Complete the following:
**1)** In the gold price article, rewrite the part from "Concerns Over U.S." to "of gold prices.", swapping "national debt" for "federal debt".
**2)** List every dollar amount that appears in the gold price article.
**3)** Write the next few sentences of the gold price article, picking up after its final sentence.

Gold prices rose slightly in Asian trading on Friday, recovering from the previous session’s losses. The precious metal remained on track for a weekly increase, fueled by concerns over the U.S. fiscal deficit and impending decisions regarding tariff rates from Washington.

Spot Gold rose 0.5% to $3,341.34 an ounce, while Gold Futures for August gained 0.2% to $3,349.52/oz by 00:10 ET (04:10 GMT). Despite a 1% decline on Thursday after a robust U.S. jobs report, gold was still on track to rise 1.8% this week, following two consecutive weekly declines.

Trump’s Tariff Announcement Adds Uncertainty to the Market

The rise in gold prices was partly driven by the anticipation of new tariffs from President Donald Trump, who announced on Thursday that Washington would begin issuing formal letters to major economies outlining new U.S. export tariff rates by Friday. Trump emphasized that the U.S. would bypass lengthy negotiations with over 170 countries, instead imposing flat tariff rates ranging between 20% and 30%.

This move follows a pattern of limited trade agreements, with the U.S. only having signed deals with the UK, Vietnam, and a framework agreement with China. The lack of comprehensive trade deals has added to global trade friction and heightened uncertainty, which has provided some support to gold prices. Gold is traditionally seen as a safe-haven asset during times of global trade tensions.

Concerns Over U.S. Fiscal Deficit Fuel Gold’s Weekly Gain

Gold was also supported this week by concerns surrounding the U.S. fiscal deficit, with Congress clearing President Trump’s sweeping tax-cut bill on Thursday. The bill, which cuts taxes, boosts border security, and reduces social safety-net spending, is now on its way to Trump’s desk for final approval.

The bill is projected to add $3.4 trillion to the national debt, which currently stands at $36.2 trillion, according to the nonpartisan Congressional Budget Office. As the U.S. continues to grapple with increasing debt levels, these concerns have contributed to the strengthening of gold prices.

Jobs Data and Fed Rate Cut Expectations

Despite these factors, gold prices experienced a dip on Thursday following the release of better-than-expected U.S. job data for June. The U.S. economy added more jobs than anticipated, signaling resilience in the labor market. The robust job report led markets to scale back expectations for a Federal Reserve rate cut in July.

Supplied information:

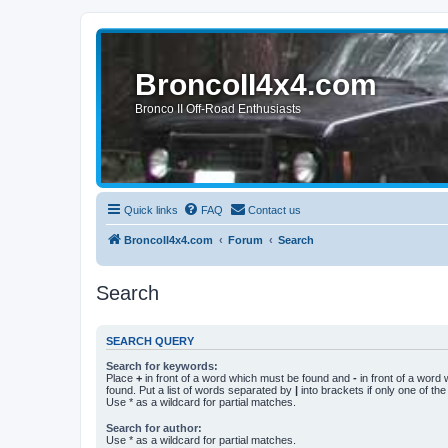
BroncoII4x4.com
Bronco II Off-Road Enthusiasts
Quick links
FAQ
Contact us
BroncoII4x4.com
Forum
Search
Search
SEARCH QUERY
Search for keywords:
Place
+
in front of a word which must be found and
-
in front of a word
found. Put a list of words separated by
|
into brackets if only one of th
Use * as a wildcard for partial matches.
Search for author:
Use * as a wildcard for partial matches.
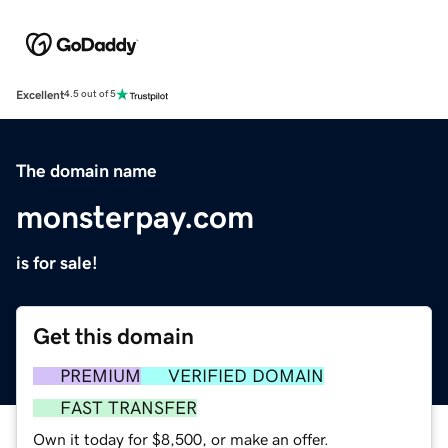
Excellent
4.5 out of 5
The domain name
monsterpay.com
is for sale!
Get this domain
PREMIUM
VERIFIED DOMAIN
FAST TRANSFER
Own it today for $8,500, or make an offer.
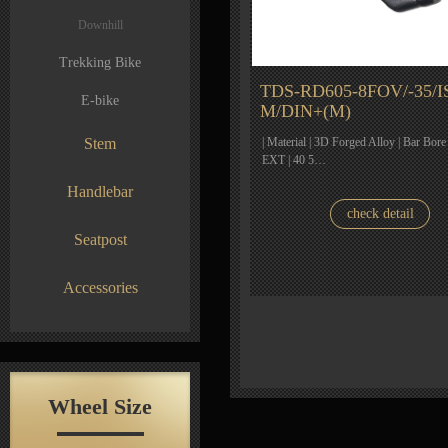
Downhill
Trekking Bike
TDS-RD605-8FOV/-35/I
E-bike
M/DIN+(M)
Stem
| Material | 3D Forged Alloy | Bar Bore
EXT | 40 5…
Handlebar
check detail
Seatpost
Accessories
Wheel Size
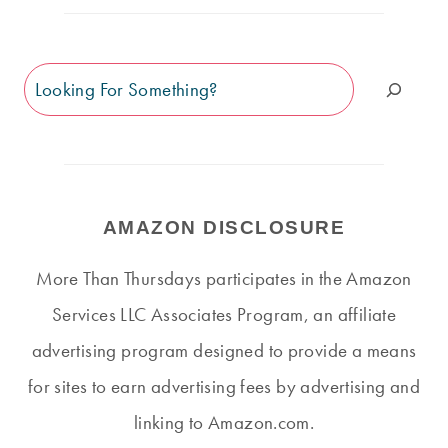
Search
AMAZON DISCLOSURE
More Than Thursdays participates in the Amazon
Services LLC Associates Program, an affiliate
advertising program designed to provide a means
for sites to earn advertising fees by advertising and
linking to Amazon.com.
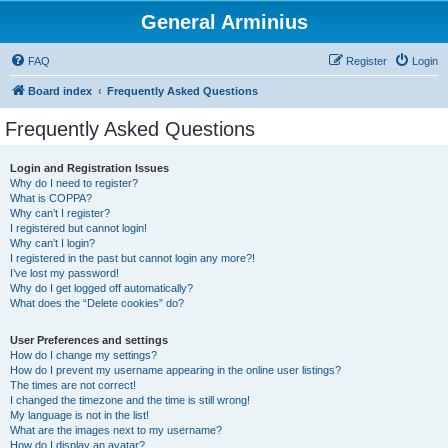
General Arminius
FAQ
Register
Login
Board index
Frequently Asked Questions
Frequently Asked Questions
Login and Registration Issues
Why do I need to register?
What is COPPA?
Why can’t I register?
I registered but cannot login!
Why can’t I login?
I registered in the past but cannot login any more?!
I’ve lost my password!
Why do I get logged off automatically?
What does the “Delete cookies” do?
User Preferences and settings
How do I change my settings?
How do I prevent my username appearing in the online user listings?
The times are not correct!
I changed the timezone and the time is still wrong!
My language is not in the list!
What are the images next to my username?
How do I display an avatar?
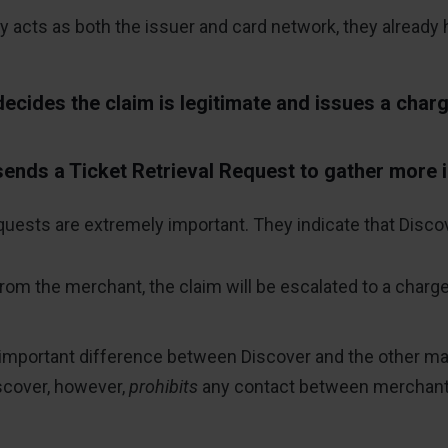
acts as both the issuer and card network, they already ha
ecides the claim is legitimate and issues a char
ends a Ticket Retrieval Request to gather more 
quests are extremely important. They indicate that Disco
 from the merchant, the claim will be escalated to a charg
important difference between Discover and the other majo
iscover, however,
prohibits
any contact between merchants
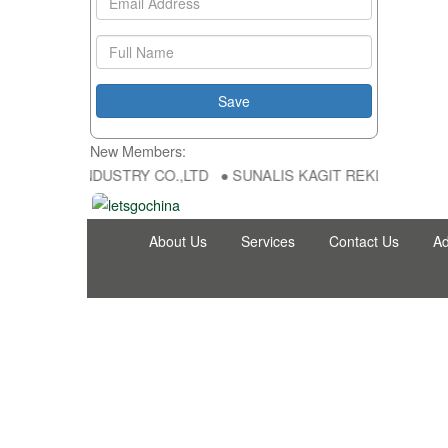
New Members:
NG FU DA INDUSTRY CO.,LTD ● SUNALIS KAGIT REKLAM SAN DIS TI
About Us
Services
Contact Us
Ad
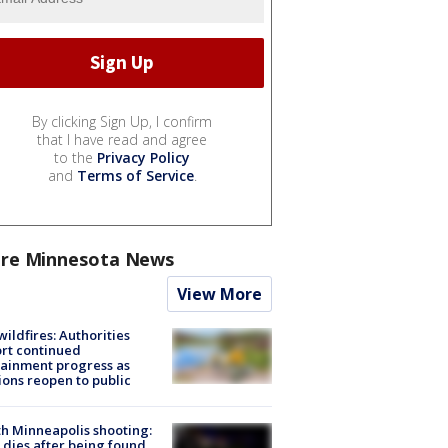
By clicking Sign Up, I confirm
that I have read and agree
to the
Privacy Policy
and
Terms of Service
.
re Minnesota News
View More
ildfires: Authorities
rt continued
ainment progress as
ions reopen to public
h Minneapolis shooting:
dies after being found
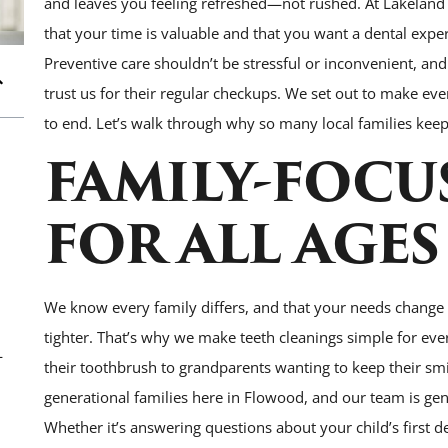
and leaves you feeling refreshed—not rushed. At Lakeland
that your time is valuable and that you want a dental expe
Preventive care shouldn’t be stressful or inconvenient, an
trust us for their regular checkups. We set out to make ever
to end. Let’s walk through why so many local families kee
FAMILY-FOCU
FOR ALL AGES
We know every family differs, and that your needs change
tighter. That’s why we make teeth cleanings simple for eve
—
their toothbrush to grandparents wanting to keep their smil
generational families here in Flowood, and our team is genu
Whether it’s answering questions about your child’s first de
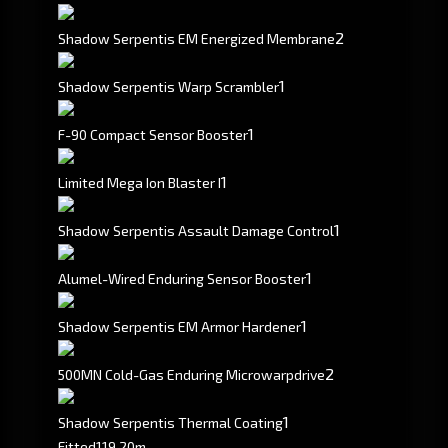
2
Shadow Serpentis EM Energized Membrane
1
Shadow Serpentis Warp Scrambler
1
F-90 Compact Sensor Booster
1
Limited Mega Ion Blaster I
1
Shadow Serpentis Assault Damage Control
1
Alumel-Wired Enduring Sensor Booster
1
Shadow Serpentis EM Armor Hardener
2
500MN Cold-Gas Enduring Microwarpdrive
1
Shadow Serpentis Thermal Coating
Fitted
119.20m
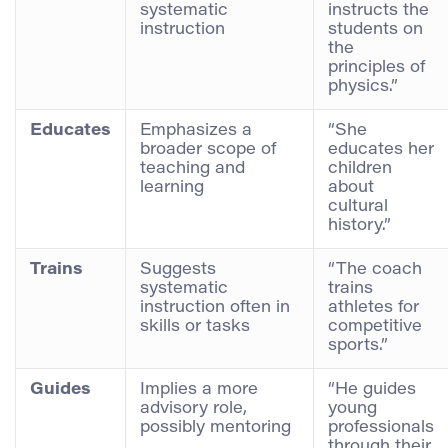
systematic
instructs the
instruction
students on
the
principles of
physics.”
Educates
Emphasizes a
“She
broader scope of
educates her
teaching and
children
learning
about
cultural
history.”
Trains
Suggests
“The coach
systematic
trains
instruction often in
athletes for
skills or tasks
competitive
sports.”
Guides
Implies a more
“He guides
advisory role,
young
possibly mentoring
professionals
through their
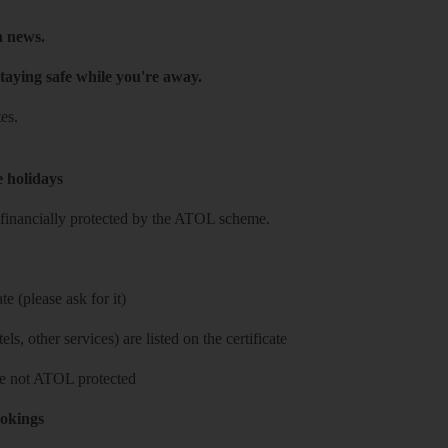
h news.
taying safe while you're away.
es.
e holidays
re financially protected by the ATOL scheme.
e (please ask for it)
ls, other services) are listed on the certificate
 are not ATOL protected
ookings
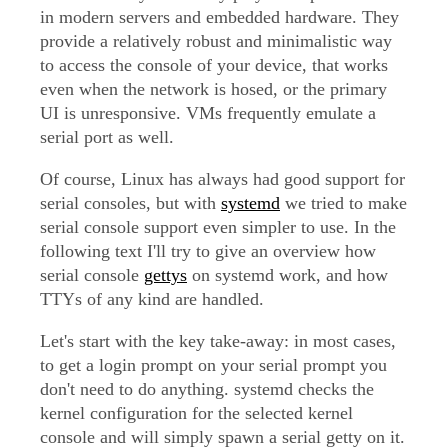
in modern servers and embedded hardware. They
provide a relatively robust and minimalistic way
to access the console of your device, that works
even when the network is hosed, or the primary
UI is unresponsive. VMs frequently emulate a
serial port as well.
Of course, Linux has always had good support for
serial consoles, but with
systemd
we tried to make
serial console support even simpler to use. In the
following text I'll try to give an overview how
serial console
gettys
on systemd work, and how
TTYs of any kind are handled.
Let's start with the key take-away: in most cases,
to get a login prompt on your serial prompt you
don't need to do anything. systemd checks the
kernel configuration for the selected kernel
console and will simply spawn a serial getty on it.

Answers for this exercise:
**1)**
Concerns Over U.S. Fiscal Deficit Fuel Gold’s Weekly Gain

Gold was also supported this week by concerns surrounding the U.S. fiscal deficit, with Congress clearing President Trump’s sweeping tax-cut bill on Thursday. The bill, which cuts taxes, boosts border security, and reduces social safety-net spending, is now on its way to Trump’s desk for final approval.

The bill is projected to add $3.4 trillion to the federal debt, which currently stands at $36.2 trillion, according to the nonpartisan Congressional Budget Office. As the U.S. continues to grapple with increasing debt levels, these concerns have contributed to the strengthening of gold prices.

**2)**
$3,341.34
$3,349.52
$3.4 trillion
$36.2 trillion

**3)**
Higher interest rates tend to reduce gold demand because they make interest-bearing assets more attractive, increasing the opportunity cost of holding non-yielding gold. As a result, the market response to the positive jobs data weighed on gold prices in the short term.

Mixed Performance in Metal Markets

While gold saw some upward movement, the broader metal markets were subdued, with the U.S. dollar holding strong after the positive jobs data. The US Dollar Index dipped slightly by 0.1% during Asian trading, maintaining the strong gains it saw earlier in the week.

Platinum Futures rose 0.5% to $1,385.80/oz, while Silver Futures fell 0.3% to $37.00/oz. Meanwhile, copper prices saw slight declines, with benchmark Copper Futures on the London Metal Exchange edging 0.3% lower to $9,923.65 a ton, and U.S. Copper Futures falling 0.4% to $5.115 a pound.

Outlook for Gold and Other Precious Metals

Looking ahead, the key drivers for gold will remain the ongoing uncertainty in global trade relations, especially regarding the tariff decisions from Washington, and the potential fiscal challenges faced by the U.S. The market is also awaiting further clarity on U.S. interest rate decisions, which will heavily influence the demand for gold and other precious metals.

The potential for higher tariffs and ongoing fiscal issues are likely to continue supporting gold’s safe-haven appeal, while any signs of economic strength could limit its upside potential as traders shift focus to the broader implications for interest rates and inflation.